Seine Vorliebe für Kammermusik und Gesang führte ihn, parallel zu einer intensiven solistischen Tätigkeit, mit Künstlern wie Ivan Monighetti, Sol Gabetta, Gautier und Renaud Capuçon, Patricia Kopatchinskaja, Reto Bieri, Mirjam Tschopp, Quartetto di Cremona, Ransom Wilson, Raphäel Oleg, Claudia Barainsky, Jennifer Larmore und Hans Peter Blochwitz bei Konzerten und Aufnahmen zusammen.

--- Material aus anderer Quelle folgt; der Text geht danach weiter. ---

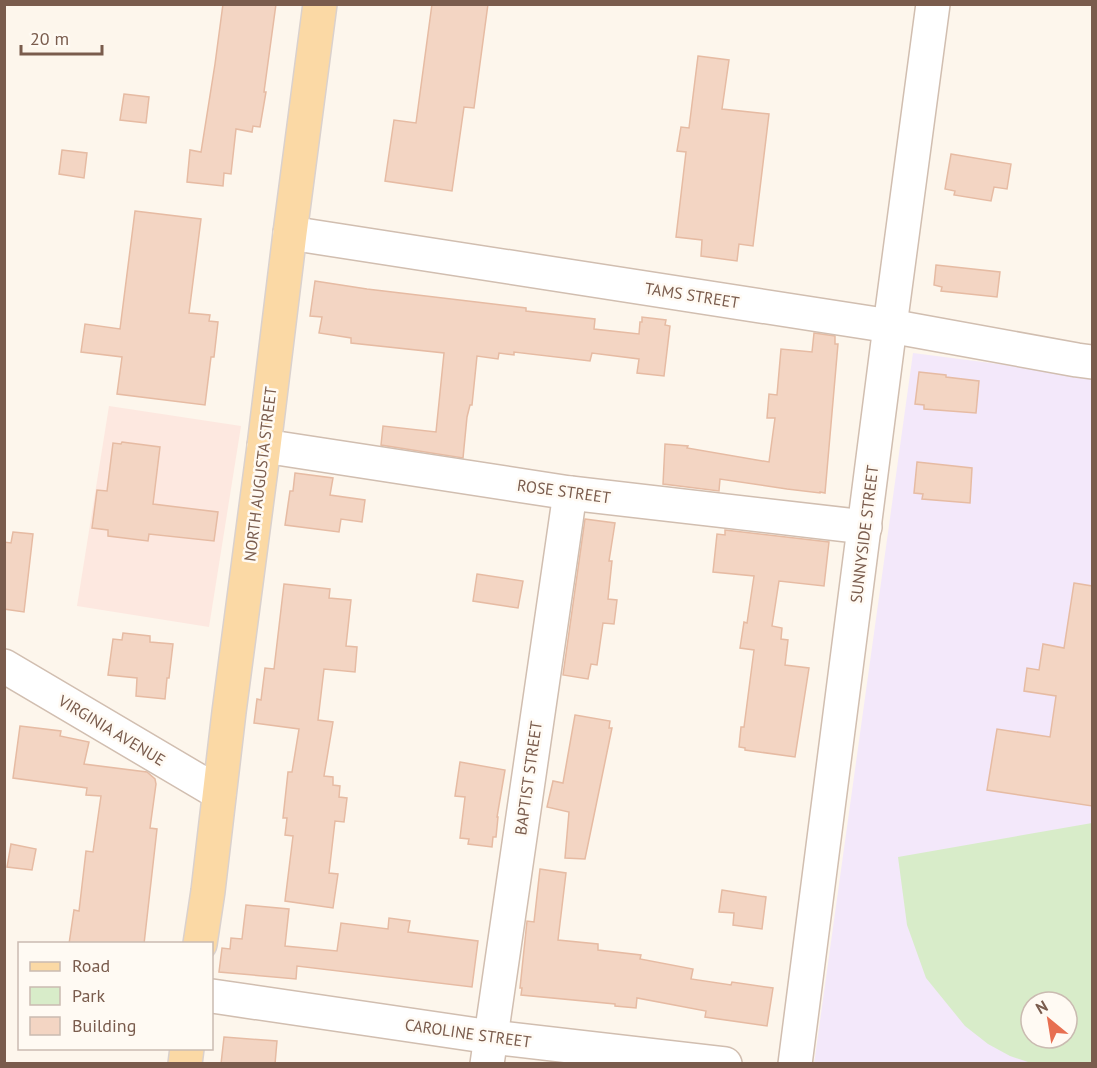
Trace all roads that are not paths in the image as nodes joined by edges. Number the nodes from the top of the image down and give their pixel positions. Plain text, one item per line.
1 (320, 4) edge
2 (933, 4) edge
3 (290, 233) junction
4 (890, 326) junction
5 (1092, 362) edge
6 (264, 446) junction
7 (570, 493) junction
8 (865, 527) junction
9 (4, 666) edge
10 (219, 793) junction
11 (200, 942) edge
12 (213, 996) edge
13 (489, 1050) edge
14 (725, 1064) edge
15 (795, 1064) edge

1 - 3 main road, NORTH AUGUSTA STREET
2 - 4 street, SUNNYSIDE STREET
3 - 4 street, TAMS STREET
3 - 6 main road, NORTH AUGUSTA STREET
4 - 5 street, TAMS STREET
4 - 8 street, SUNNYSIDE STREET
6 - 7 street, ROSE STREET
6 - 10 main road, NORTH AUGUSTA STREET
7 - 8 street, ROSE STREET
7 - 13 street, BAPTIST STREET
8 - 15 street, SUNNYSIDE STREET
9 - 10 street, VIRGINIA AVENUE
10 - 11 main road, NORTH AUGUSTA STREET
12 - 13 street, CAROLINE STREET
13 - 14 street, CAROLINE STREET

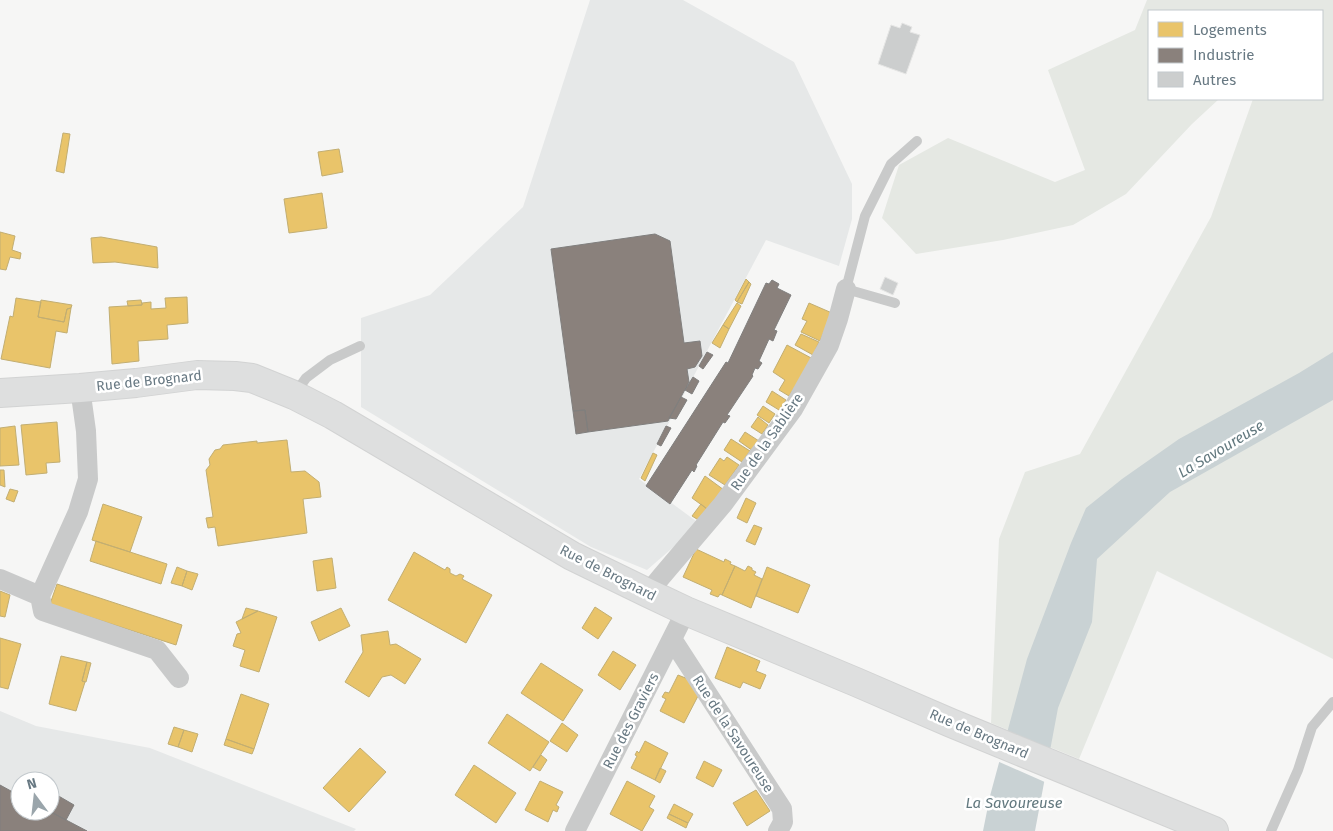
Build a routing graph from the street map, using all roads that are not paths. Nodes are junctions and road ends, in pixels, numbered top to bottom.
1 (917, 141) dead end
2 (846, 289) junction
3 (895, 303) dead end
4 (360, 346) dead end
5 (80, 388) junction
6 (0, 393) edge
7 (294, 395) junction
8 (0, 580) edge
9 (648, 593) junction
10 (40, 596) junction
11 (686, 611) junction
12 (672, 639) junction
13 (179, 678) dead end
14 (1333, 702) edge
15 (575, 831) edge
16 (778, 831) edge
17 (1214, 831) edge
18 (1271, 831) edge

1 - 2 lane, Rue de la Sablière
2 - 3 lane
2 - 9 street, Rue de la Sablière
4 - 7 lane
5 - 6 street, Rue de Brognard
5 - 7 street, Rue de Brognard
5 - 10 street
7 - 9 street, Rue de Brognard
8 - 10 street
9 - 11 street, Rue de Brognard
10 - 13 street
11 - 12 street, Rue des Graviers
11 - 17 street, Rue de Brognard
12 - 15 street, Rue des Graviers
12 - 16 street, Rue de la Savoureuse
14 - 18 lane

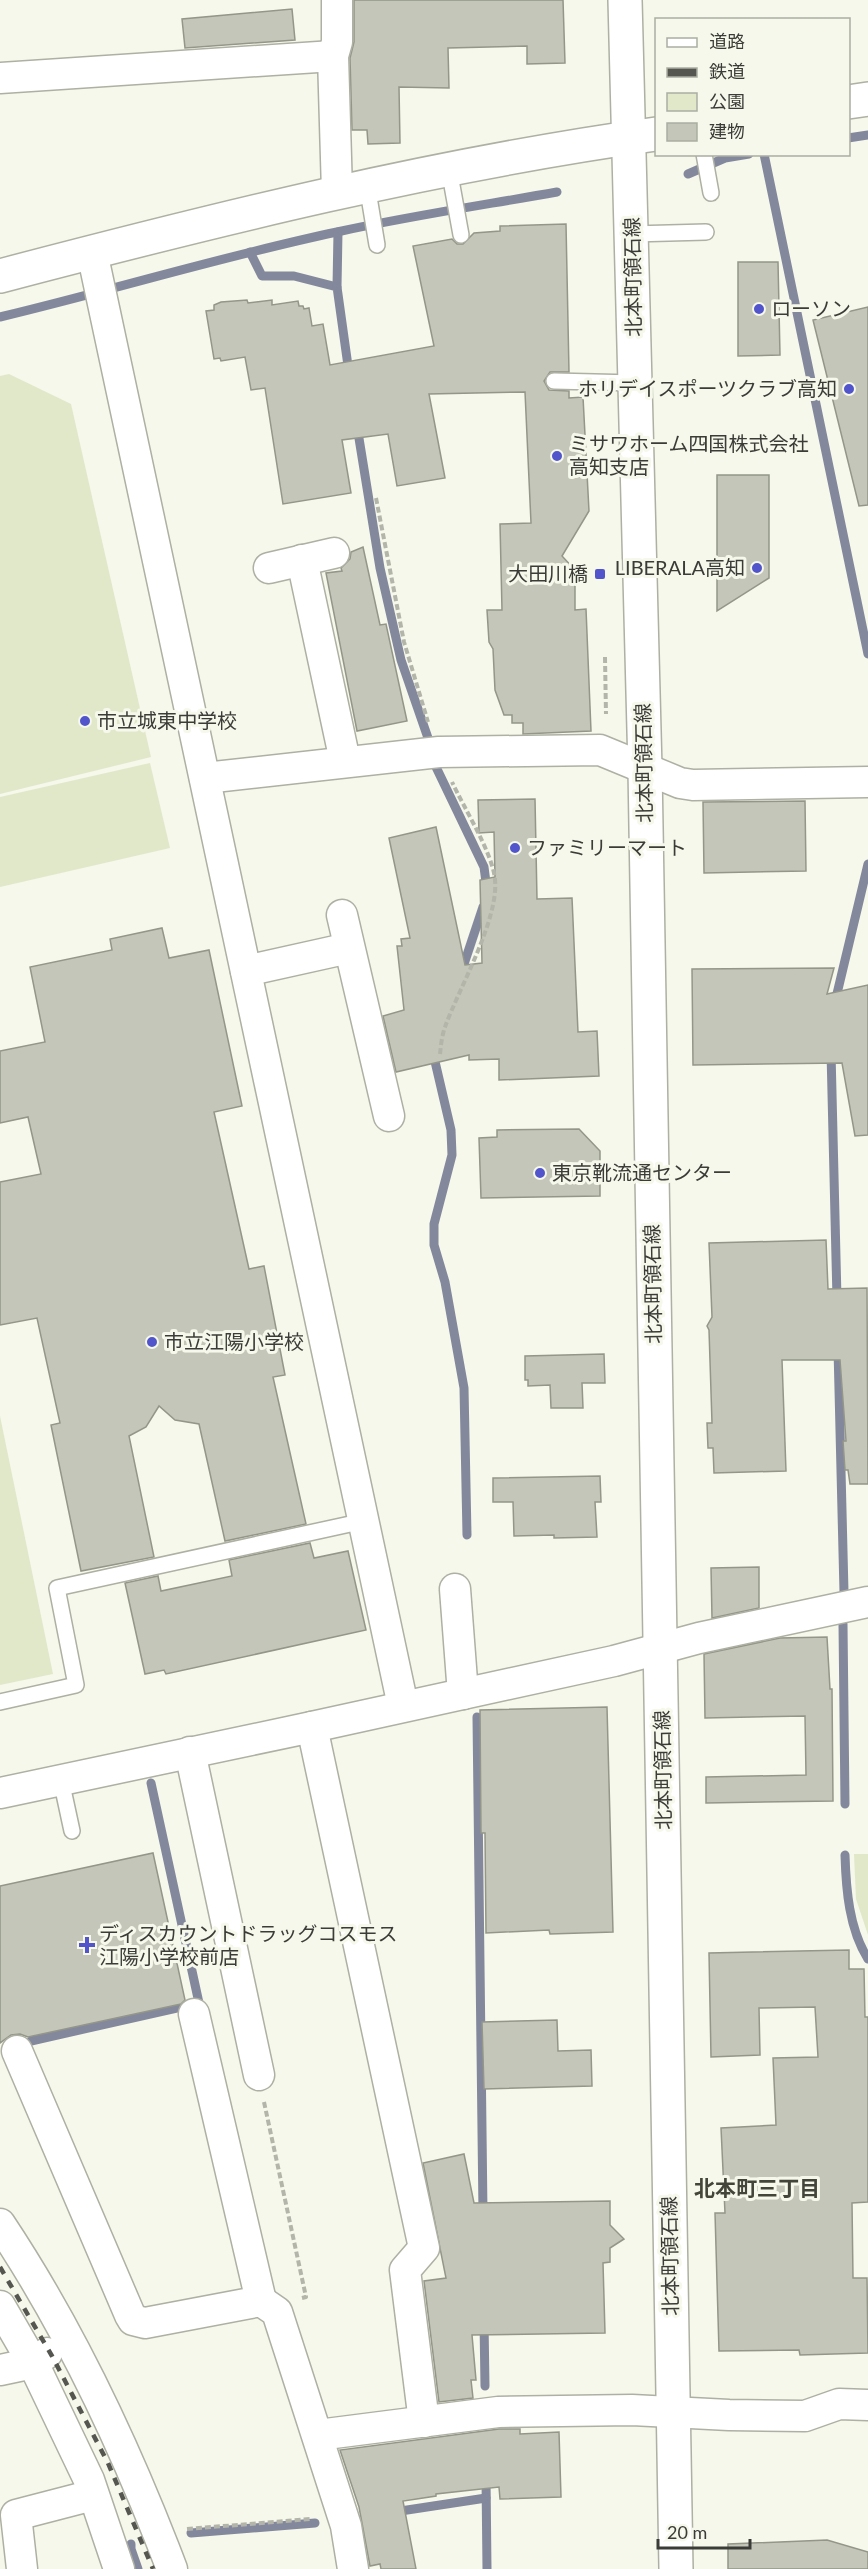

Riccardo Bovino konzertierte in wichtigen Konzertsälen, u.a. der Tonhalle Zürich, der Wigmore Hall London, dem Musikverein Wien, dem Coliseo Buenos Aires, dem Concertgebow Amsterdam, dem Rudolfinum Prag sowie dem Stadt Casino Basel und gastiert an Festivals wie dem Lucerne Festival, dem Montpellier Festival, dem Davoser und dem Engadine Festival, «Les Musèiques» Basel, dem Grazer Oster-Festival, dem Båstad Chambermusic Festival sowie den «Settimane musicali» Stresa.

2004-2007 studierte Riccardo Bovino als Dirigent bei Dennis Russel Davies am Mozarteum in Salzburg. Neben seiner intensiven Tätigkeit als Solist und Kammermusikpartner gilt sein Interesse im Besonderen der Leitung verschiedener Ensembles und Orchester und der Verbreitung zeitgenössischer Musik. Zahlreich sind die Aufnahmen, die er für verschiedene Rundfunkstationen Europas gemacht hat (u.a. Radio DRS 2, ORF 1, Radio France, Swedish Radio).